In general, the 94-year-old investor maintained a selling stance as Berkshire divested $36.1 billion in stock during the third quarter.
Absence of buybacks
In the midst of the selling binge, Berkshire did not repurchase any of the company’s shares during the time in question. Earlier in the year, repurchase activity had already slowed down, and this was due to the fact that Berkshire shares had beaten the overall market and reached historically high levels.
The conglomerate had repurchased only $345 million of its own stock in the second quarter, a substantial decrease from the $2 billion repurchased in each of the previous two quarters.. The company asserts that it will repurchase stock when Chairman Buffett “conservatively determines that the repurchase price is below Berkshire’s intrinsic value.”
This year, Class A shares of Berkshire have increased by 25%, surpassing the S&P 500’s 20.1% year-to-date return.. In the third quarter, the conglomerate achieved an all-time high, surpassing the $1 trillion market cap milestone.
Berkshire’s operational earnings for the third quarter, which include profits from the conglomerate’s fully-owned businesses, were $10.1 billion. This figure represents a 6% decrease from the previous year as a result of subpar insurance underwriting. According to the FactSet consensus, the figure was slightly lower than the analysts’ predictions.
This year, the stock market has roared higher on prospects for a clean landing for the economy as inflation continues to come down and the Federal Reserve continues to lower interest rates. Buffett’s conservative stance comes at a time when the stock market has been flying higher. However, the 10-year Treasury yield has recently risen above 4%, indicating that interest rates have not quite complied.

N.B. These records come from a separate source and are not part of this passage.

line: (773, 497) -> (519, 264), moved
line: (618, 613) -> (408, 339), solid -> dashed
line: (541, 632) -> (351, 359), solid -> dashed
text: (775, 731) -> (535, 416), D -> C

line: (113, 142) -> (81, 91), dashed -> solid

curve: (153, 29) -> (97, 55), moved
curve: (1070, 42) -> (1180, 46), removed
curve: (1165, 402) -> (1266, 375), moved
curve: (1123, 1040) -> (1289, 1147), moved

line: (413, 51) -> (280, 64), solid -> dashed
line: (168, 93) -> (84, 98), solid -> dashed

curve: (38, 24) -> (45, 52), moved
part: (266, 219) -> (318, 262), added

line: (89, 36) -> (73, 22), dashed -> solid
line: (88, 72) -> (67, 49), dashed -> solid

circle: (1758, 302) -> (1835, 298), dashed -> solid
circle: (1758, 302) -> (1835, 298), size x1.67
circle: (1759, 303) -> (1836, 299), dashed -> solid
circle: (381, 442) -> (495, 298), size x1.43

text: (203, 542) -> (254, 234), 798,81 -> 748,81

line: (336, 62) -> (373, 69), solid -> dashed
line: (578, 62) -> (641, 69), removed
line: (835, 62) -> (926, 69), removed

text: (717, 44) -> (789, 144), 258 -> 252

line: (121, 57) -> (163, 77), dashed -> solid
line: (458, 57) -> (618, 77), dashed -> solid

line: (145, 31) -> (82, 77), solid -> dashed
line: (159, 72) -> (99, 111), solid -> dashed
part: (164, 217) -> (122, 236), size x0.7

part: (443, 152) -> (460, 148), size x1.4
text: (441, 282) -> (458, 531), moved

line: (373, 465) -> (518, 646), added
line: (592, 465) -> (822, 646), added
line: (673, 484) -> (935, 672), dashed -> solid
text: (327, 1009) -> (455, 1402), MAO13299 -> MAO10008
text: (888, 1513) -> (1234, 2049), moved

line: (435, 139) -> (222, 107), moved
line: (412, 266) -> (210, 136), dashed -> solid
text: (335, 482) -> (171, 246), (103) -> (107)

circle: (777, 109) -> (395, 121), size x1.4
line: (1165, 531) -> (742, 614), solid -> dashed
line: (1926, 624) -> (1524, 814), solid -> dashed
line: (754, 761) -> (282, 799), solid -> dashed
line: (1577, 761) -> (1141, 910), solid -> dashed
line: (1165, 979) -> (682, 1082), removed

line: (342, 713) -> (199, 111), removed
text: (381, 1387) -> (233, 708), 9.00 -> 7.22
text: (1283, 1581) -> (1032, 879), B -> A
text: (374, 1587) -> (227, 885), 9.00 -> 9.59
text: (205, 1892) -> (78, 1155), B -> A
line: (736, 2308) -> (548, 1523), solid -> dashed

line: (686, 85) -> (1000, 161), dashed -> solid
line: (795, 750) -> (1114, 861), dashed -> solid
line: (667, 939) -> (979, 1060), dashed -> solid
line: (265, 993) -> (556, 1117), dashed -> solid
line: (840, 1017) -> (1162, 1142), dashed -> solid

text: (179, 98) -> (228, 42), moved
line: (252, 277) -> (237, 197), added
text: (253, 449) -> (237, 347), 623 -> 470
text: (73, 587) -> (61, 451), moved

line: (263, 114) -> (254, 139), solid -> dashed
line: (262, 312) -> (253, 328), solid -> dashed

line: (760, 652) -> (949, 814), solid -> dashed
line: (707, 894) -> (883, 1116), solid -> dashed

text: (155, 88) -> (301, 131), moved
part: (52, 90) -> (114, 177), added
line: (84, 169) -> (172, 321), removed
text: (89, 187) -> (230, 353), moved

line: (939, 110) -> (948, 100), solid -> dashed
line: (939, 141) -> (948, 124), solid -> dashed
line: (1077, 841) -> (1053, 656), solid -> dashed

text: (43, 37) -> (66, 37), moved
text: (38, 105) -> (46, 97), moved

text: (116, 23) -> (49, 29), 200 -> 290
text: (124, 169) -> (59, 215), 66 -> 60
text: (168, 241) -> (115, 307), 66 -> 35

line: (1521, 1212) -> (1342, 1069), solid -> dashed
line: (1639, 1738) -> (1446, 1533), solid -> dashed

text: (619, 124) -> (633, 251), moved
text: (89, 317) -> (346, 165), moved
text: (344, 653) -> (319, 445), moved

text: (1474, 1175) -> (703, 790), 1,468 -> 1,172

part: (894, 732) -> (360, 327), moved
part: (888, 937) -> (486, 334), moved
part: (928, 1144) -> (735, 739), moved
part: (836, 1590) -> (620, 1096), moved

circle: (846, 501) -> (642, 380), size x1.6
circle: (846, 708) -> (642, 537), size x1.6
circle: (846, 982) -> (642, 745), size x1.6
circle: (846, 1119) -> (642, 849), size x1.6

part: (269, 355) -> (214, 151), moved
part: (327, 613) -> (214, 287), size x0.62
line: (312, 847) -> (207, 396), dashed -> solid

Concerns have been raised by notable investors such as Paul Tudor Jones over the ever-increasing deficit in the federal budget and the fact that neither of the two presidential candidates who will compete against each other in the election next week will reduce expenditure in order to solve the problem. The idea that tax rates on capital gains would need to be hiked at some time in order to help fill the mounting deficit has led Buffett to imply that he was selling some of his stock holdings this year.